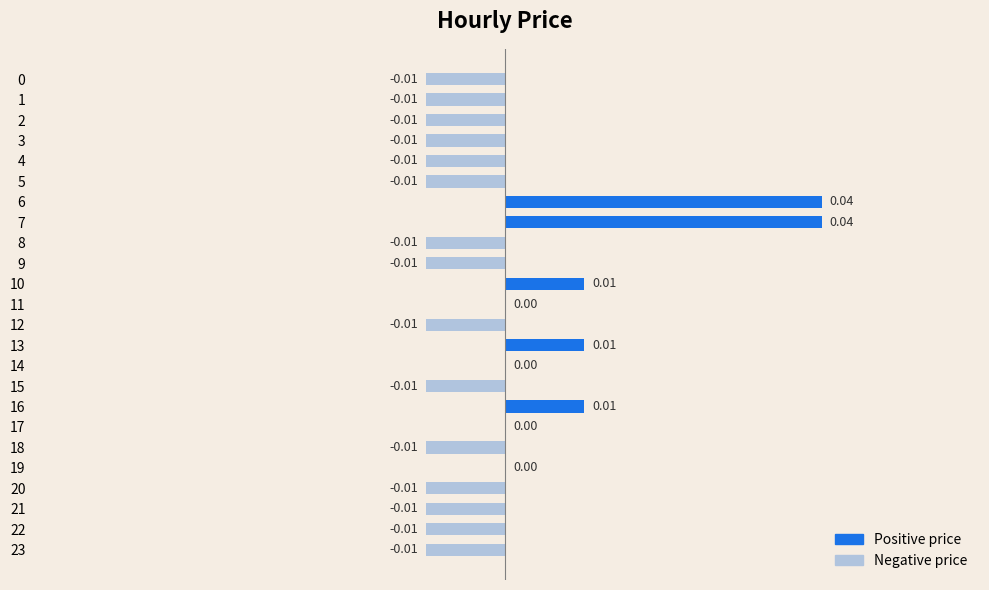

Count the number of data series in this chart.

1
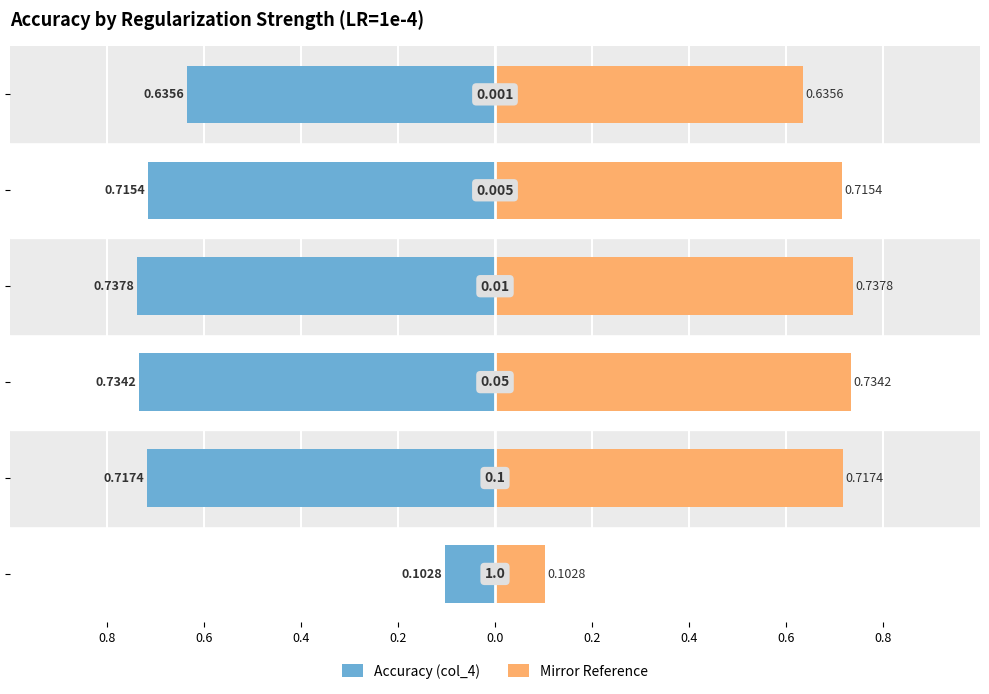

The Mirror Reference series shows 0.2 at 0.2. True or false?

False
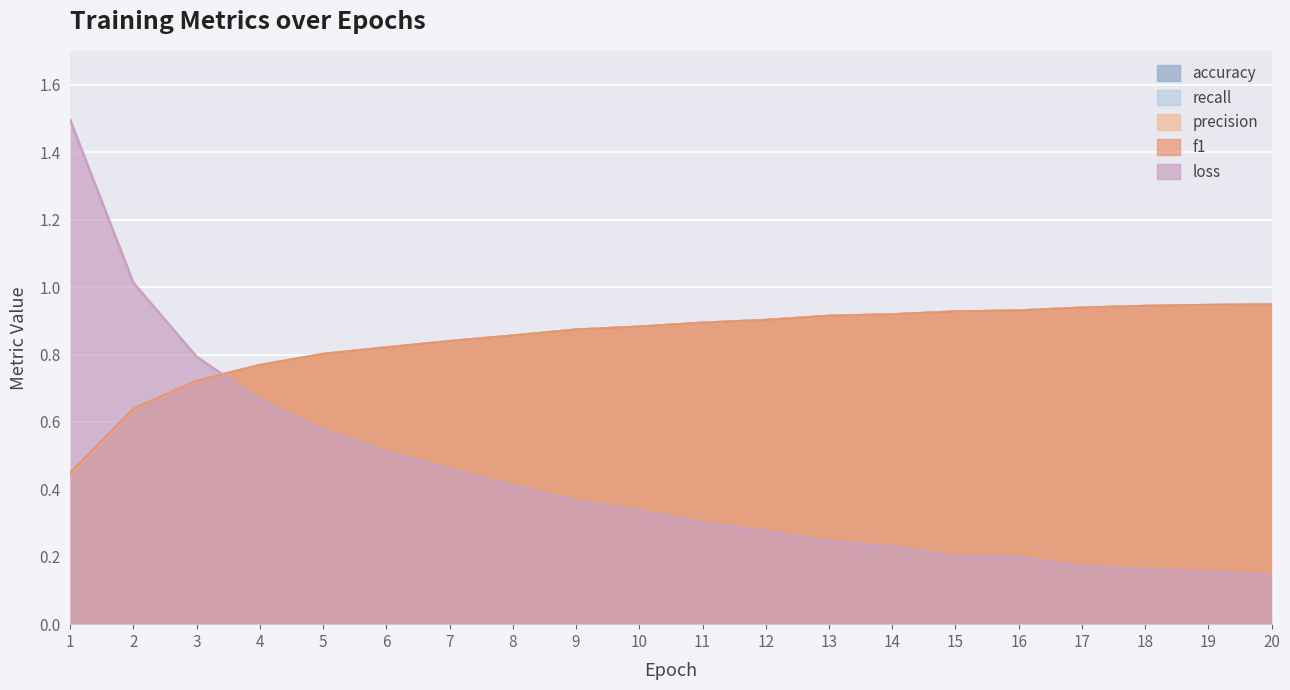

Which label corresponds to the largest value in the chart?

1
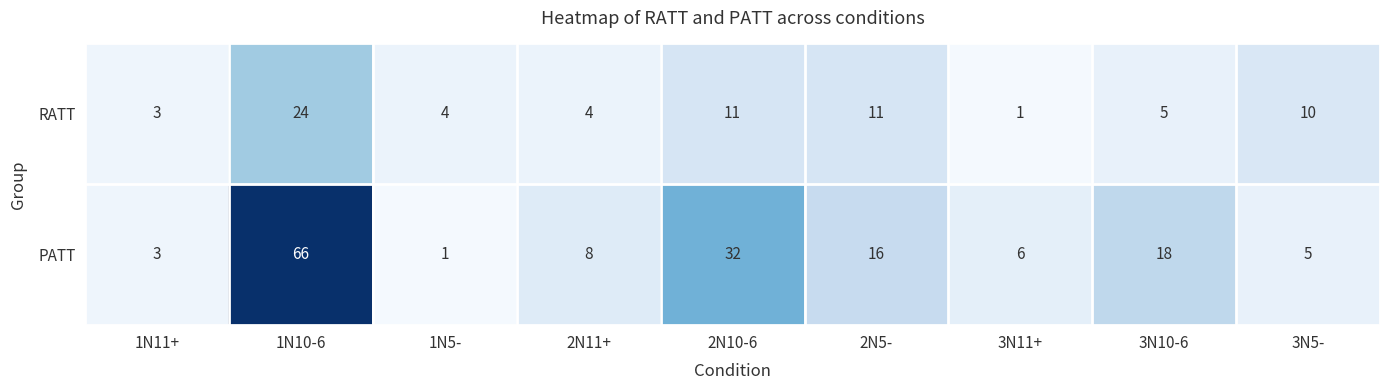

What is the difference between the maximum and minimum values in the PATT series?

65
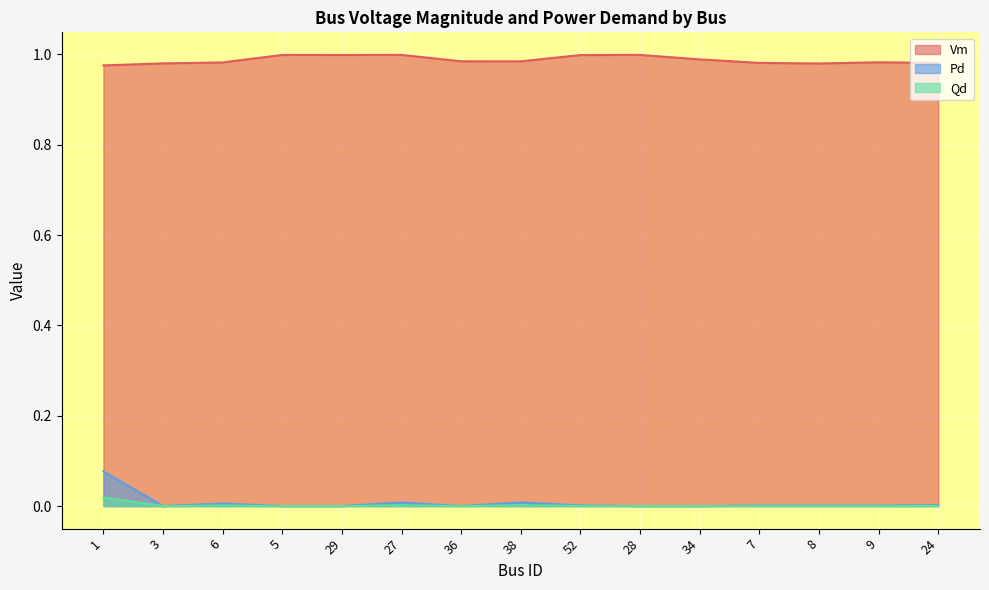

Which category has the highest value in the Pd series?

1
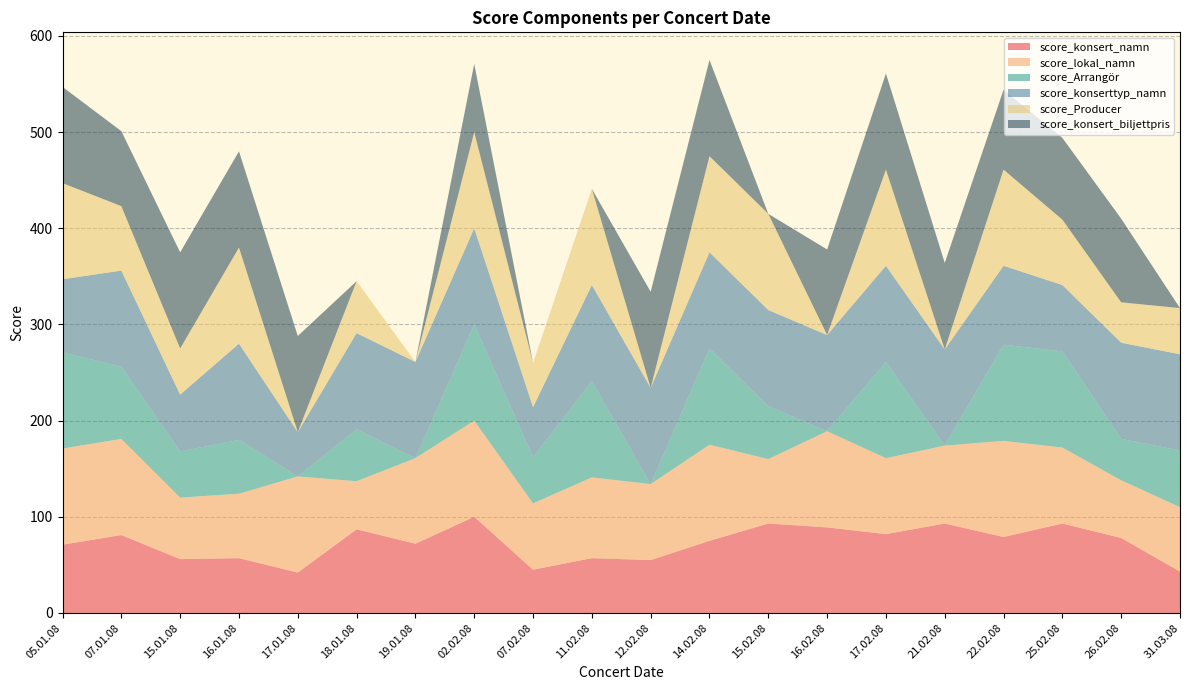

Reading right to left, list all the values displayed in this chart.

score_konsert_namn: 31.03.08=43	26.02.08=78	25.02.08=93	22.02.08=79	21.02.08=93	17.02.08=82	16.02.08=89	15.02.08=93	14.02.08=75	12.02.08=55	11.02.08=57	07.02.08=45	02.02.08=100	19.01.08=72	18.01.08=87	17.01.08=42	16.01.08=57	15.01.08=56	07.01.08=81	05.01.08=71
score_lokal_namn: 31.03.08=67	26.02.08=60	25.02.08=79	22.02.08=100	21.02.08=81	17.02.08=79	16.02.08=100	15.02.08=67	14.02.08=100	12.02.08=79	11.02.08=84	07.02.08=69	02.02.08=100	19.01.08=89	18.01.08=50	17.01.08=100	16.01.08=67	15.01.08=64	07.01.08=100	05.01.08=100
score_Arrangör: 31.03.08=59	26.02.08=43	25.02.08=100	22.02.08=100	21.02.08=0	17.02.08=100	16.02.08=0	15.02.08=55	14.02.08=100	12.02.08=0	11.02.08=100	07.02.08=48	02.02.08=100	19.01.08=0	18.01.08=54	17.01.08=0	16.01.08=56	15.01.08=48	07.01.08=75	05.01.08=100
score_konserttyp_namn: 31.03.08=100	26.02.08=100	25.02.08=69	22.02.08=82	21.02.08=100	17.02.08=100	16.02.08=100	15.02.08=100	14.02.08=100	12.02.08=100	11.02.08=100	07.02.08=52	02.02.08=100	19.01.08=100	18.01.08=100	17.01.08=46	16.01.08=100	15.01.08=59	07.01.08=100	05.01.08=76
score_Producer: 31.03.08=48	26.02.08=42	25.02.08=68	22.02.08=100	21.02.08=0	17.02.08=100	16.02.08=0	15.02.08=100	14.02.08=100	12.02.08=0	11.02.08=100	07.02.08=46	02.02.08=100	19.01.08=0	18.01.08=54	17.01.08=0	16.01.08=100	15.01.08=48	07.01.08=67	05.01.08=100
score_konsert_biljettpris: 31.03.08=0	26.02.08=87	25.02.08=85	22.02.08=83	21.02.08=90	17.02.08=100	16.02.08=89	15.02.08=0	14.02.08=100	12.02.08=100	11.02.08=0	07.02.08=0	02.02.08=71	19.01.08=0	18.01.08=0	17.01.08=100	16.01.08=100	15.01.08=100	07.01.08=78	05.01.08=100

* * * *

• What you need to do:
Rewrite every entry, replacing "chart" with "graph" and leaving everything else unchanged. Leave out the pictures.

• Result of the task:
Count the number of data series in this graph.

1

The Mirror Reference series shows 0.2 at 0.2. True or false?

False

Which label corresponds to the largest value in the graph?

1

What is the difference between the maximum and minimum values in the PATT series?

65

Which category has the highest value in the Pd series?

1

Reading right to left, list all the values displayed in this graph.

score_konsert_namn: 31.03.08=43	26.02.08=78	25.02.08=93	22.02.08=79	21.02.08=93	17.02.08=82	16.02.08=89	15.02.08=93	14.02.08=75	12.02.08=55	11.02.08=57	07.02.08=45	02.02.08=100	19.01.08=72	18.01.08=87	17.01.08=42	16.01.08=57	15.01.08=56	07.01.08=81	05.01.08=71
score_lokal_namn: 31.03.08=67	26.02.08=60	25.02.08=79	22.02.08=100	21.02.08=81	17.02.08=79	16.02.08=100	15.02.08=67	14.02.08=100	12.02.08=79	11.02.08=84	07.02.08=69	02.02.08=100	19.01.08=89	18.01.08=50	17.01.08=100	16.01.08=67	15.01.08=64	07.01.08=100	05.01.08=100
score_Arrangör: 31.03.08=59	26.02.08=43	25.02.08=100	22.02.08=100	21.02.08=0	17.02.08=100	16.02.08=0	15.02.08=55	14.02.08=100	12.02.08=0	11.02.08=100	07.02.08=48	02.02.08=100	19.01.08=0	18.01.08=54	17.01.08=0	16.01.08=56	15.01.08=48	07.01.08=75	05.01.08=100
score_konserttyp_namn: 31.03.08=100	26.02.08=100	25.02.08=69	22.02.08=82	21.02.08=100	17.02.08=100	16.02.08=100	15.02.08=100	14.02.08=100	12.02.08=100	11.02.08=100	07.02.08=52	02.02.08=100	19.01.08=100	18.01.08=100	17.01.08=46	16.01.08=100	15.01.08=59	07.01.08=100	05.01.08=76
score_Producer: 31.03.08=48	26.02.08=42	25.02.08=68	22.02.08=100	21.02.08=0	17.02.08=100	16.02.08=0	15.02.08=100	14.02.08=100	12.02.08=0	11.02.08=100	07.02.08=46	02.02.08=100	19.01.08=0	18.01.08=54	17.01.08=0	16.01.08=100	15.01.08=48	07.01.08=67	05.01.08=100
score_konsert_biljettpris: 31.03.08=0	26.02.08=87	25.02.08=85	22.02.08=83	21.02.08=90	17.02.08=100	16.02.08=89	15.02.08=0	14.02.08=100	12.02.08=100	11.02.08=0	07.02.08=0	02.02.08=71	19.01.08=0	18.01.08=0	17.01.08=100	16.01.08=100	15.01.08=100	07.01.08=78	05.01.08=100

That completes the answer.